The Refugee
by Zoltán Böszörményi
Translated from the Hungarian by Paul Sohar
Your Specs/An imprint of SynergEbooks
ISBN 978-0-7443-2357-3
Copyright 2019
204 pages
Paperback
$12.98 on Amazon
“There is only one way in which one can endure man’s inhumanity to man and that is to try, in one’s own life, to exemplify man’s humanity to man.”
— Alan Paton
Reviewed by
Mike Foldes
It is difficult enough to experience what it must be like to be a migrant in search of home, but to share the personal mental and emotional anguish with which it is accompanied is another matter altogether. Yet, that is what “The Refugee” provides, a look into the hearts and souls of refugees on their various paths to freedom – or back to the countries from which they came. Such is the matter of Zoltán Böszörményi’s recent book, successfully translated into English from Hungarian by the poet and author Paul Sohar.

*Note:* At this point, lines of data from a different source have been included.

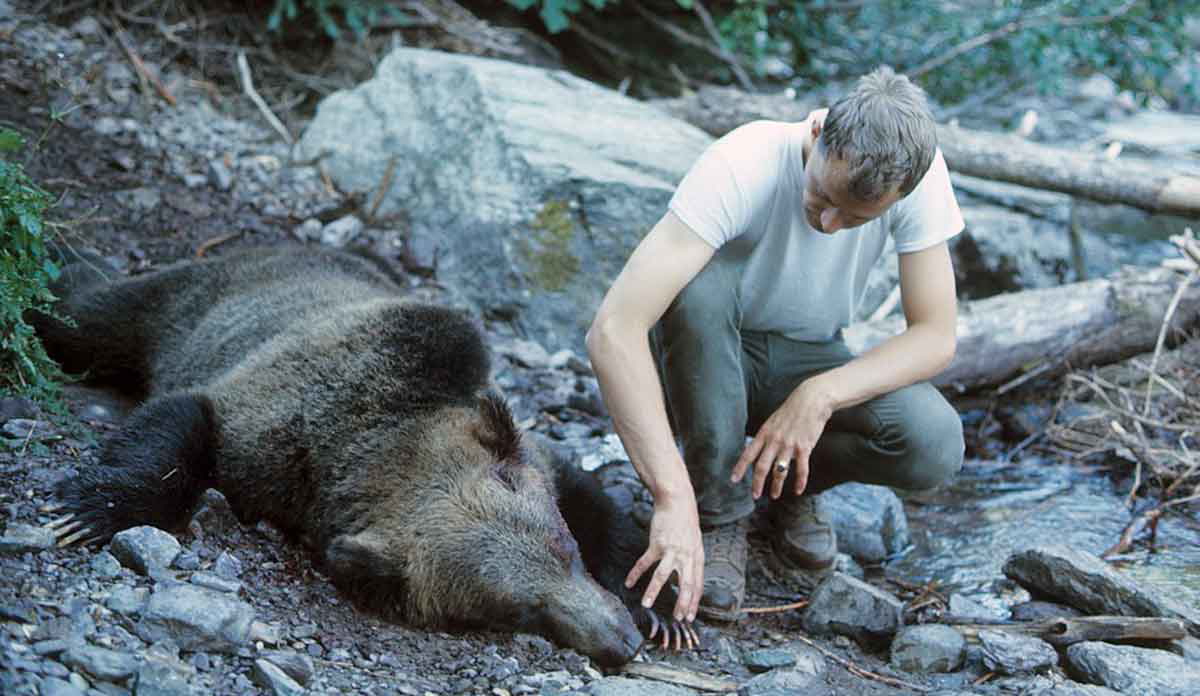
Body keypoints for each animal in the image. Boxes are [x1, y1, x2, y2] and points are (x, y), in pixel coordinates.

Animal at [32, 244, 697, 666]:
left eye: (566, 551)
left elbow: (595, 501)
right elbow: (185, 425)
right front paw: (88, 511)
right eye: (521, 610)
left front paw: (660, 604)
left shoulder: (515, 438)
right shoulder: (265, 430)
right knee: (86, 317)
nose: (621, 642)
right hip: (181, 303)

Böszörményi’s understanding of the immigrant’s plight is demonstrated early on in the following passage (italics the reviewer’s):
For the second day I hear nothing from my family. The last time I talked to my wife I told her only what I felt would help preserve her peace of mind. it was not an easy job to perform. How can a husband restore his wife’s serenity after his unexpected departure, leaving her alone with their two children? That sudden change is hard to bear if the husband has to live in the next town. How much harder if he is – having committed the serious crime of illegal border crossing – living in another world, separated by historical forces beyond the control of ordinary mortals? The voices of my two little boys came to me only to the extent of a hurried greeting on the telephone. In my mouth the sour taste of separation and despondence, before the challenge of solving an existential mathematical equation with several unknowns:
- Will I be successful in obtaining an immigration permit to one of the countries of the Free Word?
- Will I be able there to stand on my own feet, find a job and forge a new future?
- Will I manage to have my family join me there before my absence can estrange me from them and they become used to life without me?
What goes through the mind of the refugee is thoroughly explored in this volume. What drives a person to leave everything she or he has known to venture off to an uncertain future in an uncertain world and an unknown country, where not even one’s native language will be of help? The person whose life was so miserable, whose yearnings are so suppressed, that taking a chance on dying while running away, escaping, is easier to accept than a life of servitude where thoughts alone are punishable by death, a life in prison, or a future of compliance with rules & regulations one would never choose to accept — if it weren’t for the alternative. Where, at the risk of death, the only door open remains Escape, though it might mean leaving family behind in the hope of being rejoined in a new land – that hope alone being the remaining force driving one on.
Böszörményi brings to life the thoughts and emotions of a journalist-poet from “the Carpathians” whose destiny is to begin a new life in one of a few nations willing to accept refugees. Among the favored, Canada, Australia and the United States. The road to freedom after escape, however, has its own panoply of perils to negotiate, among them internment camps where frustration, volatile fellow refugees, and hostile guards each present obstacles to negotiate. Uncertainty, itself, plays a major role in this psychological parade of adversities, from formulating the plan to flee, through a period in a prison-like holding facility, to a step more toward freedom living in an open dormitory where residents come and go on strict schedules while awaiting interviews and hearings by various host states. A place where unlikely friendships form, dreams are shared, failures denied, and successes celebrated.
Speaking of the guards at the Regal, a halfway house where eligible wheat is separated from the unwelcome or unwanted chaff, the author writes: “They don’t consider a Regalist human, they don’t invite that ostracized foreign pariah to their table; the thought comes to haunt my mind. But how would I act in their place? I ask myself with a bitter smile slipping across my lips. Surely not like this, not like this, I keep reassuring myself silently.”
It is one thing to look at photographs of immigrants detained in holding cells, and another to be there – to explore in depth the physical, emotional and psychological journey to a place off the map. Böszörményi takes us on this ride, and Sohar’s able translation puts us in their shoes, allows us to see through the displaced person’s eyes, feel what they feel – what goes through their hearts and minds. To more clearly understand the desperation that drives the refugee to persist in efforts to be free from the shackles of his or her past. The Refugee is as timely and detailed an account of chasing freedom as one could hope for to explain why, in a contemporary world afflicted with racialism and xenophobia, free nations must open their doors to those whose energies will fuel a future improved by learning from one another, as well as from the past. A fiction as real as it gets.